11. The Indemnitor will execute such further and other assurances, instruments
and documents as may be reasonably required by BARK to give full effect to
this Indemnity.
12. Unless defined herein or the context otherwise requires, all of the words
and phrases defined in the Lease and used in this Indemnity shall have the
same meanings as in the Lease.
13. If any provision contained in this Indemnity or the application thereof to
any person or circumstance shall, to any extent, be invalid or
unenforceable, the remainder of this Indemnity or the application of such
provision to persons or circumstances, other than those as to which it is
held to be invalid or unenforceable, shall not be affected thereby and each
provision of this Indemnity shall be valid and enforceable to the fullest
extent permitted by law.
14. Any notice required or contemplated by any provision of this Indemnity
shall be sent by registered mail, postage prepaid or delivered to the
Indemnitor to its registered head office or to such other address as the
Indemnitor may from time to time designate by written notice to BARK. Every
such notice shall be deemed to have been given and received upon the date
of actual delivery, if delivered, and upon the third business day after
mailing, if mailed.
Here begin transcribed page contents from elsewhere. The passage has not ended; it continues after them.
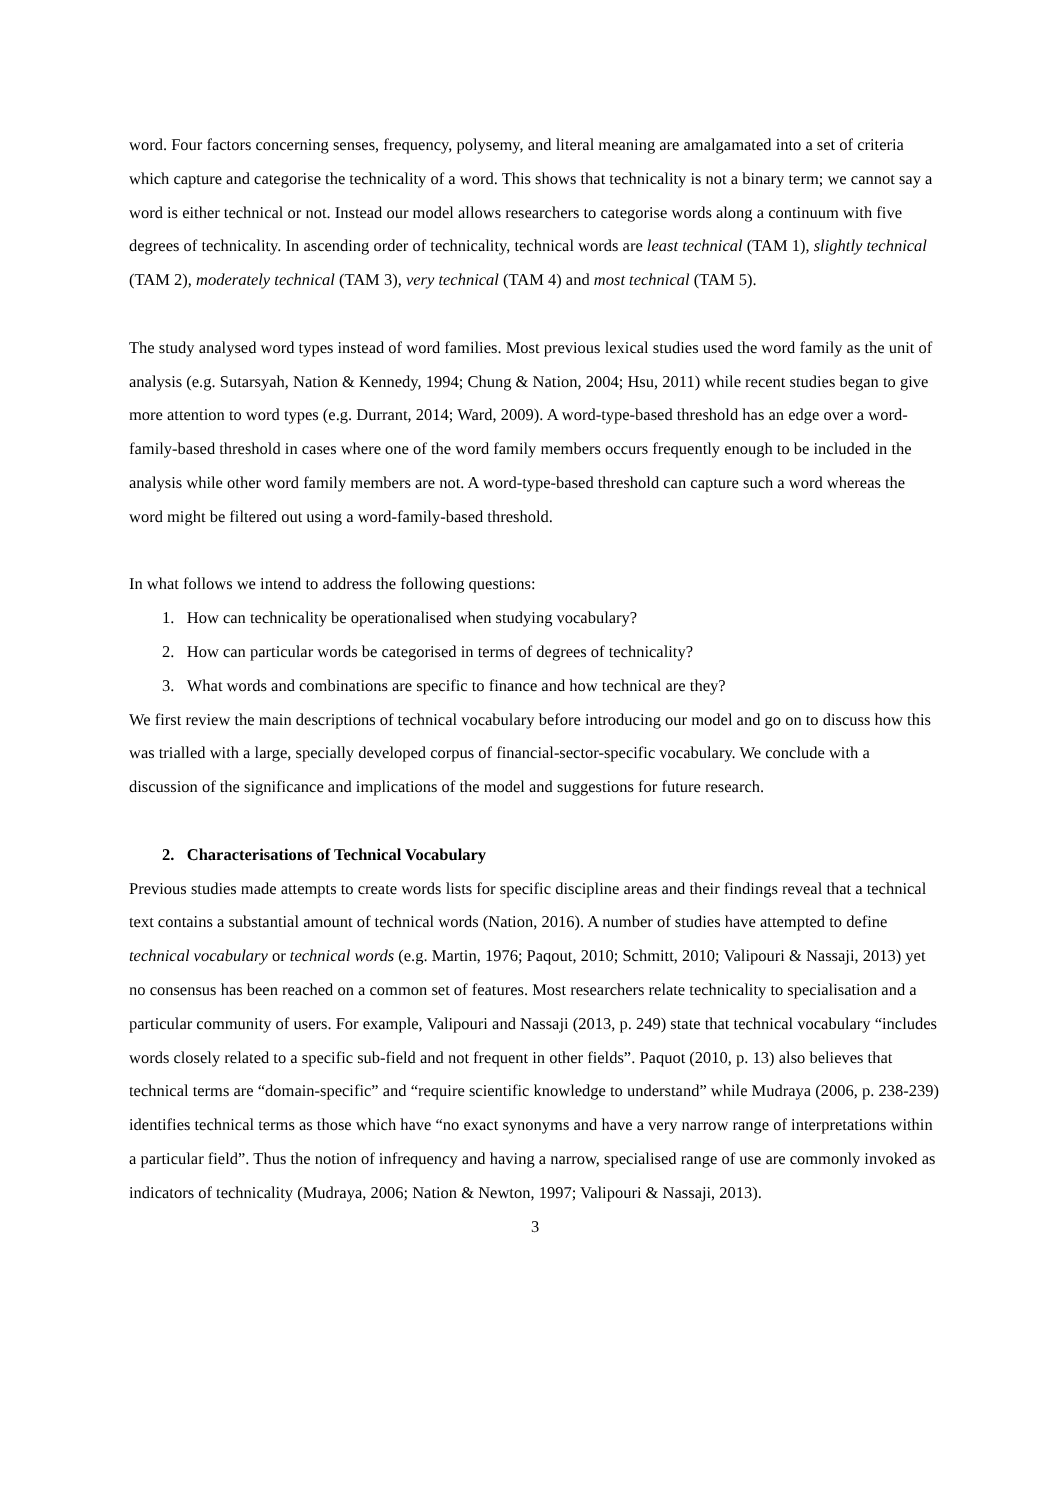word. Four factors concerning senses, frequency, polysemy, and literal meaning are amalgamated into a set of criteria which capture and categorise the technicality of a word. This shows that technicality is not a binary term; we cannot say a word is either technical or not. Instead our model allows researchers to categorise words along a continuum with five degrees of technicality. In ascending order of technicality, technical words are least technical (TAM 1), slightly technical (TAM 2), moderately technical (TAM 3), very technical (TAM 4) and most technical (TAM 5).
The study analysed word types instead of word families. Most previous lexical studies used the word family as the unit of analysis (e.g. Sutarsyah, Nation & Kennedy, 1994; Chung & Nation, 2004; Hsu, 2011) while recent studies began to give more attention to word types (e.g. Durrant, 2014; Ward, 2009). A word-type-based threshold has an edge over a word-family-based threshold in cases where one of the word family members occurs frequently enough to be included in the analysis while other word family members are not. A word-type-based threshold can capture such a word whereas the word might be filtered out using a word-family-based threshold.
In what follows we intend to address the following questions:
1. How can technicality be operationalised when studying vocabulary?
2. How can particular words be categorised in terms of degrees of technicality?
3. What words and combinations are specific to finance and how technical are they?
We first review the main descriptions of technical vocabulary before introducing our model and go on to discuss how this was trialled with a large, specially developed corpus of financial-sector-specific vocabulary. We conclude with a discussion of the significance and implications of the model and suggestions for future research.
2. Characterisations of Technical Vocabulary
Previous studies made attempts to create words lists for specific discipline areas and their findings reveal that a technical text contains a substantial amount of technical words (Nation, 2016). A number of studies have attempted to define technical vocabulary or technical words (e.g. Martin, 1976; Paqout, 2010; Schmitt, 2010; Valipouri & Nassaji, 2013) yet no consensus has been reached on a common set of features. Most researchers relate technicality to specialisation and a particular community of users. For example, Valipouri and Nassaji (2013, p. 249) state that technical vocabulary “includes words closely related to a specific sub-field and not frequent in other fields”. Paquot (2010, p. 13) also believes that technical terms are “domain-specific” and “require scientific knowledge to understand” while Mudraya (2006, p. 238-239) identifies technical terms as those which have “no exact synonyms and have a very narrow range of interpretations within a particular field”. Thus the notion of infrequency and having a narrow, specialised range of use are commonly invoked as indicators of technicality (Mudraya, 2006; Nation & Newton, 1997; Valipouri & Nassaji, 2013).
3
In the event of and during a disruption or threatened
disruption in the postal services, all notices shall be delivered and shall
not be mailed.
15. No modification of this Indemnity shall be effective unless the same is in
writing and is executed by both the Indemnitor and BARK.
IN WITNESS WHEREOF the proper officers of the Indemnitor have executed this
Indemnity.
COLUMBIA SPORTSWEAR COMPANY
/s/ Xxxxxxx X. Xxxxxxxx
Per:------------------------ c/s
Xxxxxxx X. Xxxxxxxx
Chief Financial Officer
I have authority to bind the Corporation.